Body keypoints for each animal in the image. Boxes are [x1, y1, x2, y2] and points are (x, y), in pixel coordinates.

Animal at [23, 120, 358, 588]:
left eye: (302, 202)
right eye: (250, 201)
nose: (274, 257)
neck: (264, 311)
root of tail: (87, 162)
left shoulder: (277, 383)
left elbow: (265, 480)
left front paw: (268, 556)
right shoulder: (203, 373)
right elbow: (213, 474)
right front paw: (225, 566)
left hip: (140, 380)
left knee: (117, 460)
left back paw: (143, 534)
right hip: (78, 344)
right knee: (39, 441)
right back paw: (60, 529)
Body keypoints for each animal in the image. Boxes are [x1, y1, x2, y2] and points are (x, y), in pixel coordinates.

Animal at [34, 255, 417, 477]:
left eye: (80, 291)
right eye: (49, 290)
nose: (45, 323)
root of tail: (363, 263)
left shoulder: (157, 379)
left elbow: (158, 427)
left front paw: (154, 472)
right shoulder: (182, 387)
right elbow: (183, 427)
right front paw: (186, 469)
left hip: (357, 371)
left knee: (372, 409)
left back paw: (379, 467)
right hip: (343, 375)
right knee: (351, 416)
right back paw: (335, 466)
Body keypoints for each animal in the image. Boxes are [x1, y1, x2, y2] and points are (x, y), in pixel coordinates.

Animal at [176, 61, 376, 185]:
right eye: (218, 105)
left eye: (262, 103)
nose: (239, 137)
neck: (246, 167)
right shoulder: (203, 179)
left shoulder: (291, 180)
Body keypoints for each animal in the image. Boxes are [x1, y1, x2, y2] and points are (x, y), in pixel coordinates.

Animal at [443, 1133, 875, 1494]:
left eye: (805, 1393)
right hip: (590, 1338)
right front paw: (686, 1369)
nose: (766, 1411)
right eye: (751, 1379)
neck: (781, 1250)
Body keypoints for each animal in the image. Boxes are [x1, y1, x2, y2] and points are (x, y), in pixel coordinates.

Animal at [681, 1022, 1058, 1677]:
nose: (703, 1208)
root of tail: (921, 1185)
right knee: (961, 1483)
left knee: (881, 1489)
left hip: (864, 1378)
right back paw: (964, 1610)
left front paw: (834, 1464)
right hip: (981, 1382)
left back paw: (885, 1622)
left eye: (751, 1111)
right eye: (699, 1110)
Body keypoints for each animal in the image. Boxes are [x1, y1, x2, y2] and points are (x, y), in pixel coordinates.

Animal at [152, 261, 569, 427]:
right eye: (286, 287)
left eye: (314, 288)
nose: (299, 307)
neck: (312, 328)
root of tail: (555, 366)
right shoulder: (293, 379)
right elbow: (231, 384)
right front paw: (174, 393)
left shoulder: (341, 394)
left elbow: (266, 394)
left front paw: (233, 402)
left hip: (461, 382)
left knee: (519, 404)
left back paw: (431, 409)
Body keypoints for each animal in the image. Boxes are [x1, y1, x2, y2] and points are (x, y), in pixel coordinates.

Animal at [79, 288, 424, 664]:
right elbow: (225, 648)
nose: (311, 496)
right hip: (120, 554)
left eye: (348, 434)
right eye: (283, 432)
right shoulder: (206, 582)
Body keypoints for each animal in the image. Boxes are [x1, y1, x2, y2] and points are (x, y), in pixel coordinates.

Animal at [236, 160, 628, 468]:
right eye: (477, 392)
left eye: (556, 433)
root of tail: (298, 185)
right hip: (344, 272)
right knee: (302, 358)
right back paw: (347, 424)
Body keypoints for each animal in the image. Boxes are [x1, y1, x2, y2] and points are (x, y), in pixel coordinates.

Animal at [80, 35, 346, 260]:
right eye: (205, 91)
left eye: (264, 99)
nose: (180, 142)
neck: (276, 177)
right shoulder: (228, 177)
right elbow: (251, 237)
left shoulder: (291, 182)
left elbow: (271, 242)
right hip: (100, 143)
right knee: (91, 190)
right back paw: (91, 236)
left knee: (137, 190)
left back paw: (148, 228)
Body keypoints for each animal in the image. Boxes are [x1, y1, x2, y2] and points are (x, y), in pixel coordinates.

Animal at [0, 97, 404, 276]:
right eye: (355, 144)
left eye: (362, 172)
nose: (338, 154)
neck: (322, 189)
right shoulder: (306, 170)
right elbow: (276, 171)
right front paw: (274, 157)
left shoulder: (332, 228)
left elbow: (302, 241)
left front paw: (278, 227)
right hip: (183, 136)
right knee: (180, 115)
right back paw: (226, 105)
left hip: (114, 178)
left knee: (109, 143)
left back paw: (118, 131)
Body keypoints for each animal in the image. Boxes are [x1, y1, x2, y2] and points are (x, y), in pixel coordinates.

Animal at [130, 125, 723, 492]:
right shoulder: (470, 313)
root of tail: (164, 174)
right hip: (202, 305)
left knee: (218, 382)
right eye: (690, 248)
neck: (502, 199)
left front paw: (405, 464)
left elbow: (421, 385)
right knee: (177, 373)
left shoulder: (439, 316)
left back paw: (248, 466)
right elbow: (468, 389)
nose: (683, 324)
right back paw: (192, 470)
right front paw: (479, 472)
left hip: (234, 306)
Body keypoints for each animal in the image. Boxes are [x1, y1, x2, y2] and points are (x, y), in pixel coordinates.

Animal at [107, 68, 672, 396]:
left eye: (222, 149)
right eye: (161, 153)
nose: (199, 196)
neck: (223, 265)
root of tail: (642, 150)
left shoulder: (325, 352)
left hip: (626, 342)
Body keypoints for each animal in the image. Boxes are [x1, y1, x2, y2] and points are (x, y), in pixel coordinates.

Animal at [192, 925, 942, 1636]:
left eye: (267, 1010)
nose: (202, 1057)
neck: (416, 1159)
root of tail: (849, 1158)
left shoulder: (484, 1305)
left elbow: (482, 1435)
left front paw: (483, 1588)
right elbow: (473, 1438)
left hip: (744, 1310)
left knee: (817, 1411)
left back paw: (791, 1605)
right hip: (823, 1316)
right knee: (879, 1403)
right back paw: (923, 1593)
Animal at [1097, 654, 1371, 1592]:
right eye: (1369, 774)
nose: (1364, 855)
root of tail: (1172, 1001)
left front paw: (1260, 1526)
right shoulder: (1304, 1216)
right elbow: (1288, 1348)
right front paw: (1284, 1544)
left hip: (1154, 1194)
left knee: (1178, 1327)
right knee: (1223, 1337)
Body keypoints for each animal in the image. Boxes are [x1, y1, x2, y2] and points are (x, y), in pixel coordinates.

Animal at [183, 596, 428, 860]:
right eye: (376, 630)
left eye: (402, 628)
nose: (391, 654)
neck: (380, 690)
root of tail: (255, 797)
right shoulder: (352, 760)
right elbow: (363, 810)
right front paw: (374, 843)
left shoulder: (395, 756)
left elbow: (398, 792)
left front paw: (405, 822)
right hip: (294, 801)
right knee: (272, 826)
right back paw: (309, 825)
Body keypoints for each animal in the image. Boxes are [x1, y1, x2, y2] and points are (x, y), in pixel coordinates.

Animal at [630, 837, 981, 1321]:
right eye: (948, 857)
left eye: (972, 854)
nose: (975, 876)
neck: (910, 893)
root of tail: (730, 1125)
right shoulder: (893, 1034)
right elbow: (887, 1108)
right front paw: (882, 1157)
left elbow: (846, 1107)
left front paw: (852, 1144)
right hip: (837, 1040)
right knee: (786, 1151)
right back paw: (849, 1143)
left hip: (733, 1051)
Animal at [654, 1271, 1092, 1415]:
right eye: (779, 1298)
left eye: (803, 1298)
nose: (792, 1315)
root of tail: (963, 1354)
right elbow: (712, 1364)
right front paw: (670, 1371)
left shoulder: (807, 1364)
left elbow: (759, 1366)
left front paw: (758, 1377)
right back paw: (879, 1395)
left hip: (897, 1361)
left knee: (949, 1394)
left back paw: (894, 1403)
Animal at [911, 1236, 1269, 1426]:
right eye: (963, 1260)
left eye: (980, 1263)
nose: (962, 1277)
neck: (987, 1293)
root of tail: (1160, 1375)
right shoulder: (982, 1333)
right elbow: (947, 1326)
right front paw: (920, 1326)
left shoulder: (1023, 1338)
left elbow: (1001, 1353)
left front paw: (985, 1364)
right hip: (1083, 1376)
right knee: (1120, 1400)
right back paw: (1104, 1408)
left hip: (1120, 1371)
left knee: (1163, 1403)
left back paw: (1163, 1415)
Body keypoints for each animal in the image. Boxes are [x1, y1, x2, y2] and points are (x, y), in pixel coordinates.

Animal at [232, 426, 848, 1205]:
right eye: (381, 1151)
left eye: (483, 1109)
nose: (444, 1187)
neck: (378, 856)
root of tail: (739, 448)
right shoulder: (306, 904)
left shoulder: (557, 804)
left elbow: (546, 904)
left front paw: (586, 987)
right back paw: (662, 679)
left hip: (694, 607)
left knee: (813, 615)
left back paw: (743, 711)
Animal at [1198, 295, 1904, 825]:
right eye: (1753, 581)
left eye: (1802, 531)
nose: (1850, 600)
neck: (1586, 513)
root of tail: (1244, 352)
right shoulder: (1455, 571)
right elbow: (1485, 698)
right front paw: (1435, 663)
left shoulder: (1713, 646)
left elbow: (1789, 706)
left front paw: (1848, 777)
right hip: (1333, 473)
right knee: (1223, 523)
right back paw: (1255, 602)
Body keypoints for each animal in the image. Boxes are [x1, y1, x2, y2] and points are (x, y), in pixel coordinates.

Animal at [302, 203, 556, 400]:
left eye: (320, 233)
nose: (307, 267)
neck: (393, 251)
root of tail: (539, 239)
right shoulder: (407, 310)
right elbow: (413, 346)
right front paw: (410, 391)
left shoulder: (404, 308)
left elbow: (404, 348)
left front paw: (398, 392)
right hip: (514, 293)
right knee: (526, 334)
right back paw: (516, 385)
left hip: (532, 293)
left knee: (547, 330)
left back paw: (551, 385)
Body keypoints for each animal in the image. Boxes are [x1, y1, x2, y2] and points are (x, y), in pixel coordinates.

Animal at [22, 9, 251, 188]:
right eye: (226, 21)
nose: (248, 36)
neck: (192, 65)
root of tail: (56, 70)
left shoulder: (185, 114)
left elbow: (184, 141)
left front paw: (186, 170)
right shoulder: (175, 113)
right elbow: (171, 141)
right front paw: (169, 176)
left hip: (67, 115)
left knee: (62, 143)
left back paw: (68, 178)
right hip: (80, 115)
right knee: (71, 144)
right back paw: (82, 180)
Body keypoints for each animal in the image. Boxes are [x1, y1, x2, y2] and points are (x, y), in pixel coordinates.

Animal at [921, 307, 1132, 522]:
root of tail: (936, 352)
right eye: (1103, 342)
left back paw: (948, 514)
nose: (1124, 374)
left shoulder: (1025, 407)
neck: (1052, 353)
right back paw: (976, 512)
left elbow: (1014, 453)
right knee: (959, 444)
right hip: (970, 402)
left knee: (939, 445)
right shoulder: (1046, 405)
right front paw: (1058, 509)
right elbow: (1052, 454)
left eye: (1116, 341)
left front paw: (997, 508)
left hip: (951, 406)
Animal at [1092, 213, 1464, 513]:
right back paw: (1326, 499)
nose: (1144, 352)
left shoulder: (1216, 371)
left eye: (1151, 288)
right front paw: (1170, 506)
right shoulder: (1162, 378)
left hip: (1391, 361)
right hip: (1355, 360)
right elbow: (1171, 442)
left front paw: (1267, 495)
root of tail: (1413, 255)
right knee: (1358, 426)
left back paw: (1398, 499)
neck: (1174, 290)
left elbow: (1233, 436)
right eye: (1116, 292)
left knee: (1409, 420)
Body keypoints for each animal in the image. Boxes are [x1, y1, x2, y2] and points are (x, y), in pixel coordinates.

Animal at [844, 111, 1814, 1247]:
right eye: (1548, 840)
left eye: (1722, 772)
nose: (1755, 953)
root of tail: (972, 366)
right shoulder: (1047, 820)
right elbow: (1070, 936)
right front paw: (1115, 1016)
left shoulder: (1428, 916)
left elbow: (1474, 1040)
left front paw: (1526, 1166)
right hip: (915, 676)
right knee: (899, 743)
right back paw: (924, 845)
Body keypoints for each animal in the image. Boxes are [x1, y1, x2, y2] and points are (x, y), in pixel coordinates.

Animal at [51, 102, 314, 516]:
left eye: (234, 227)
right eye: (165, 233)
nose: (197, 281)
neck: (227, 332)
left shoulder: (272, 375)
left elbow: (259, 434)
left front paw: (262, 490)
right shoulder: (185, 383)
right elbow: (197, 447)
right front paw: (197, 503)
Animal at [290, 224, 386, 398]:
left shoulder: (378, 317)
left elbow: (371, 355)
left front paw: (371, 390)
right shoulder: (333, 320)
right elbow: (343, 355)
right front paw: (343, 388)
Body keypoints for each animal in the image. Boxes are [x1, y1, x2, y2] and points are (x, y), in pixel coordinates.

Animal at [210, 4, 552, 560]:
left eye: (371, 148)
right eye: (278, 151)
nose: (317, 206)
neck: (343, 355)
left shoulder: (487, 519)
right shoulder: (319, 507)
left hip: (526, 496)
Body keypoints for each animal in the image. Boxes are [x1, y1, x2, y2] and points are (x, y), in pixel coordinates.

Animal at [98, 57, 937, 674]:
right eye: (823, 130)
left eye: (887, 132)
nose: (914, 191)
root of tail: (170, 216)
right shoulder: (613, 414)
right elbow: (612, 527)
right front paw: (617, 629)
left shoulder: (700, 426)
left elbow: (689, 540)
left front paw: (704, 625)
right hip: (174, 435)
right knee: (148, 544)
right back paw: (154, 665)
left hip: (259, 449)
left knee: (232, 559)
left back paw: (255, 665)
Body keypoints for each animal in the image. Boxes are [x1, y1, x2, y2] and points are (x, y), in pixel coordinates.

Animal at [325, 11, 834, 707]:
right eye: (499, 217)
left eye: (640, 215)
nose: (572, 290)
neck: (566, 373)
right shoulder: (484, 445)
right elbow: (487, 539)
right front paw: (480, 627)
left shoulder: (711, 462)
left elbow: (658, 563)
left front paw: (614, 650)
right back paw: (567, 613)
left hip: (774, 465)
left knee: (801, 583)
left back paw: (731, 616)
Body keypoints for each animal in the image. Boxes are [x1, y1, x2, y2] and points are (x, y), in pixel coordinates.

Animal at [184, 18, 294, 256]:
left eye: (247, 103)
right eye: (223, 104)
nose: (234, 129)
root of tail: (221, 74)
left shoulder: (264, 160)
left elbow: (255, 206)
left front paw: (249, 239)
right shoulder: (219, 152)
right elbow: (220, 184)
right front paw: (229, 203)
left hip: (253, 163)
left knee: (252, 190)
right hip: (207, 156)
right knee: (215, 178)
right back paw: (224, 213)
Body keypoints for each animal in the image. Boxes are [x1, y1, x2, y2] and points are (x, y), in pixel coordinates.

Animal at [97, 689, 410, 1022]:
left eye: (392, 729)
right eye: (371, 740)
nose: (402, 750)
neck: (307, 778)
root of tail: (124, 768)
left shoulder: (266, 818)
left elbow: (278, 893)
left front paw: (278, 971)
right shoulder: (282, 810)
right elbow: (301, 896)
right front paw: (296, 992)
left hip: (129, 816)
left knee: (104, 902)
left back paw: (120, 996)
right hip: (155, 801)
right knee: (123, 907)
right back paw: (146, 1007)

* WHAT TO DO
Beginning with the line above that contains "left hip: (744, 1310)", copy each line exactly up to and including the line that contains "right front paw: (374, 843)", and go no further.

* EXERCISE RESULT
left hip: (744, 1310)
left knee: (817, 1411)
left back paw: (791, 1605)
right hip: (823, 1316)
right knee: (879, 1403)
right back paw: (923, 1593)
Animal at [1097, 654, 1371, 1592]:
right eye: (1369, 774)
nose: (1364, 855)
root of tail: (1172, 1001)
left front paw: (1260, 1526)
right shoulder: (1304, 1216)
right elbow: (1288, 1348)
right front paw: (1284, 1544)
left hip: (1154, 1194)
left knee: (1178, 1327)
right knee: (1223, 1337)
Body keypoints for each animal in the image. Boxes are [x1, y1, x2, y2] and points are (x, y), in pixel coordinates.

Animal at [183, 596, 428, 860]:
right eye: (376, 630)
left eye: (402, 628)
nose: (391, 654)
neck: (380, 690)
root of tail: (255, 797)
right shoulder: (352, 760)
right elbow: (363, 810)
right front paw: (374, 843)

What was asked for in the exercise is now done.